At first, many offer broad observations like “The leaf is yellow.” But as they spend more time and run out of obvious things to say, the observations become more nuanced and even beautiful: “The leaf is a heart with veins receding in size from the central stem.” The observations are a natural part of the analysis where the student is gaining familiarity with the subject.
Questions: After writing 20 descriptive statements or observations, they then write 10 questions about the observations. Many are scientifically based, like “Why do leaves turn yellow in the autumn?” or “What happens to this leaf after it snows?” Some are more profound: “What did this leaf do to contribute to the world?” Kids love to learn and ask questions about what they are observing, and this is the next logical step in understanding their environment.
Answering questions: After my students have crafted 10 inquisitive questions, I have them posit their answers to five of their favorite questions. The answers may be very scientific: “The leaves turn color because the creation of chlorophyll has stopped and the leaf is essentially suffocating.” Others may be more imaginative: “The autumn fairies move through the trees and paint the leaves the color of the season in preparation for old man winter.”
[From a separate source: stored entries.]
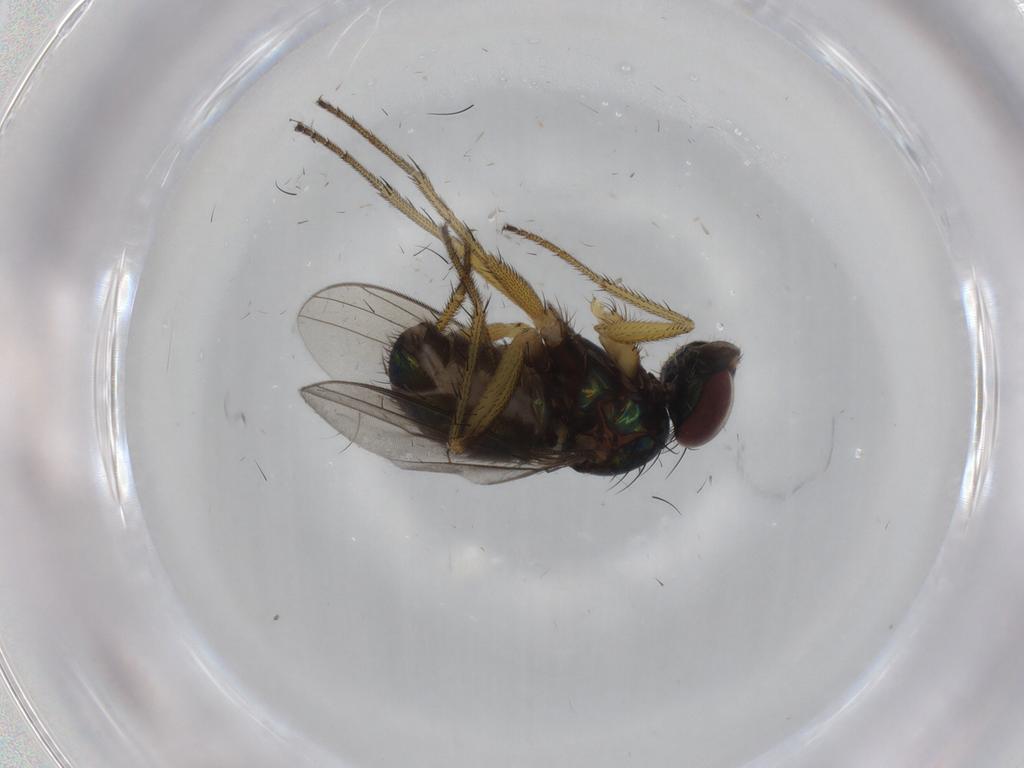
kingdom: Animalia
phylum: Arthropoda
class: Insecta
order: Diptera
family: Dolichopodidae
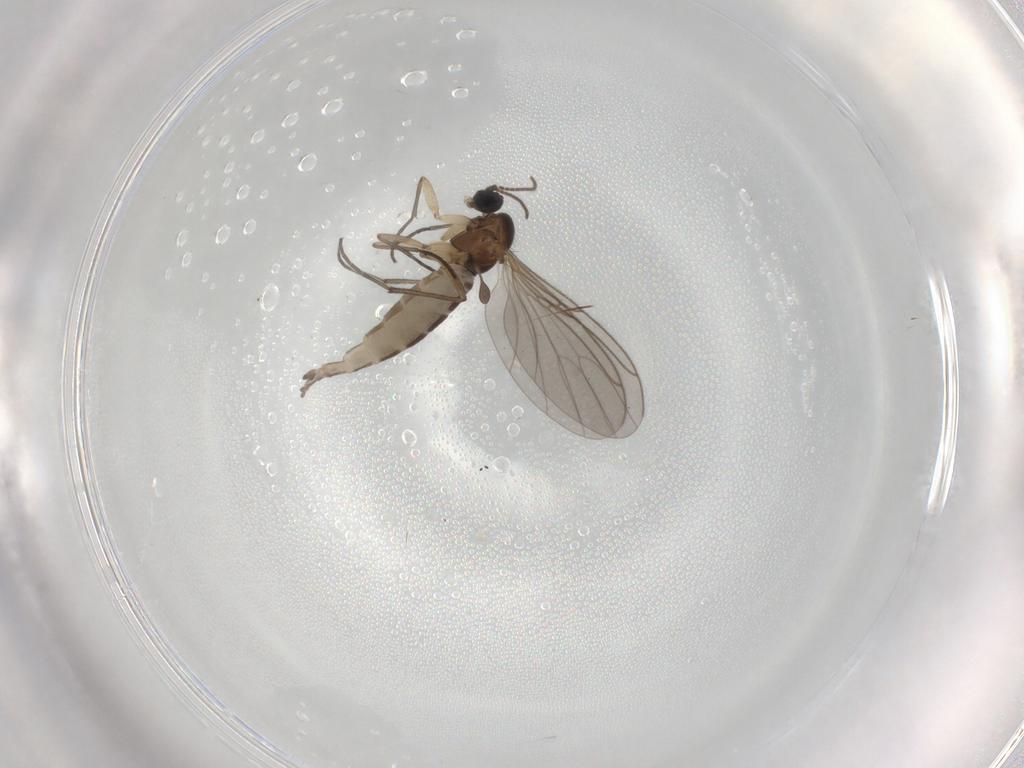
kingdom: Animalia
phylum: Arthropoda
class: Insecta
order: Diptera
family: Sciaridae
Some teenagers prefer the philosophical anecdotes: “The leaves are only small elements of the oxygen production that the Earth needs, but if they all stopped doing their jobs, there would be no life on the planet.” These creative expressions begin to connect to the analytical element of their brains when they respond to their own inquiries of their observations without being held to a “correct” answer.
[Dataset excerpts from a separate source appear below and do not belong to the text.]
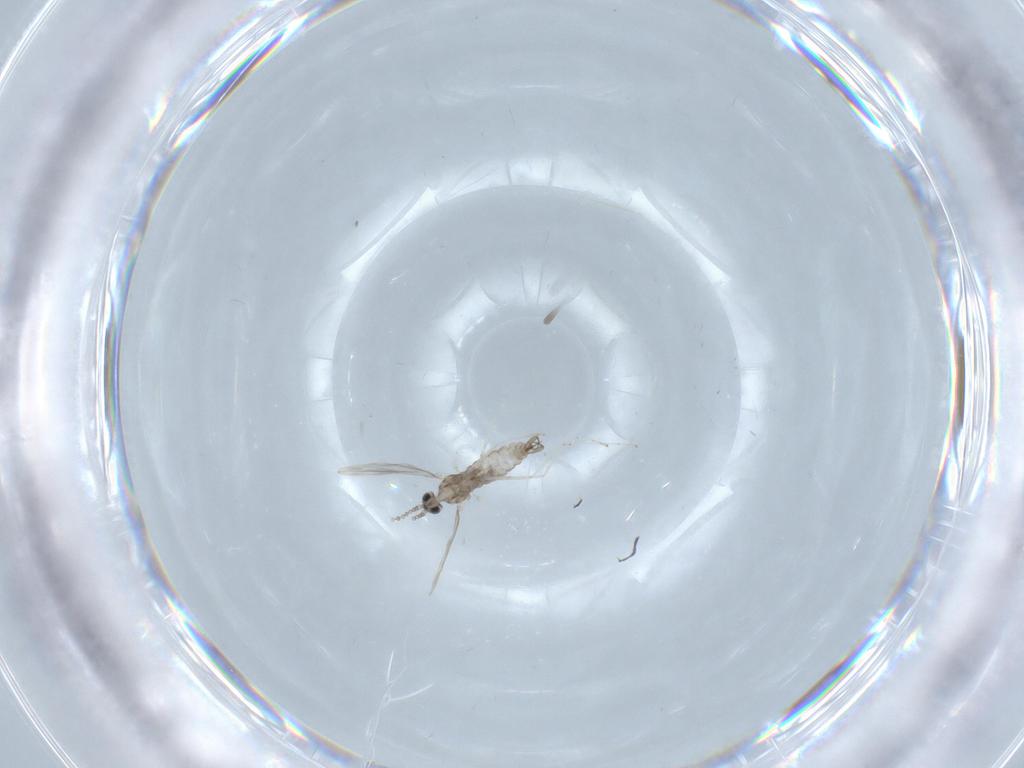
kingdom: Animalia
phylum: Arthropoda
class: Insecta
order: Diptera
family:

Writing explanations: Finally, I ask them to explain the answers to three of the inquiries they posited. Some students may explain how photosynthesis works and what happens to the leaves when it stops for autumn. Others will explain how nature fairies all work together to shift seasons for the larger entities of the natural world. And others will develop a response fraught with deep philosophical wisdom.
This explanation element is the heart of analysis and a demonstration of how they have the cognitive capacity to write analytically. They have essentially primed themselves for the development of analytical writing through a low-stress, high-engagement activity. Now, these students are ready to take the same approach to a text as they did in their nature writings.
Application to text: When we come back into the classroom, students then use the same observational tools they used for their nature inquiry and apply them to a close reading of a text. I ask them to perform a close reading of a text, observe 10 elements of the writing they think are interesting, ask five questions of the text, posit responses to three of those questions, and pick one element to explain in a paragraph. This progression gives students a concrete understanding of what they are essentially being asked to do in analytical writing—the same cognitive function we did in nature writing.
I’ve found that students are less likely to be consumed with finding the “correct” answer and more open to expanding on their own insights and interpretations of the text. This assignment effectively moves students into an inquisitive state of mind rather than focusing on a “correct” answer or checking boxes in a rubric. The skills they learn go beyond writing and develop a mindset of inquiry that they will be asked to use in postsecondary writing and critical thinking for life.
If we want students to improve their analytical skills, then developing the foundational skills of observation and inquisition should be paramount. All students could benefit from spending more time observing their world and less time trying to decode it or find the answers in black and white. Let the kids’ natural inclination for seeing the natural world guide them. To build analytical minds, take them outside.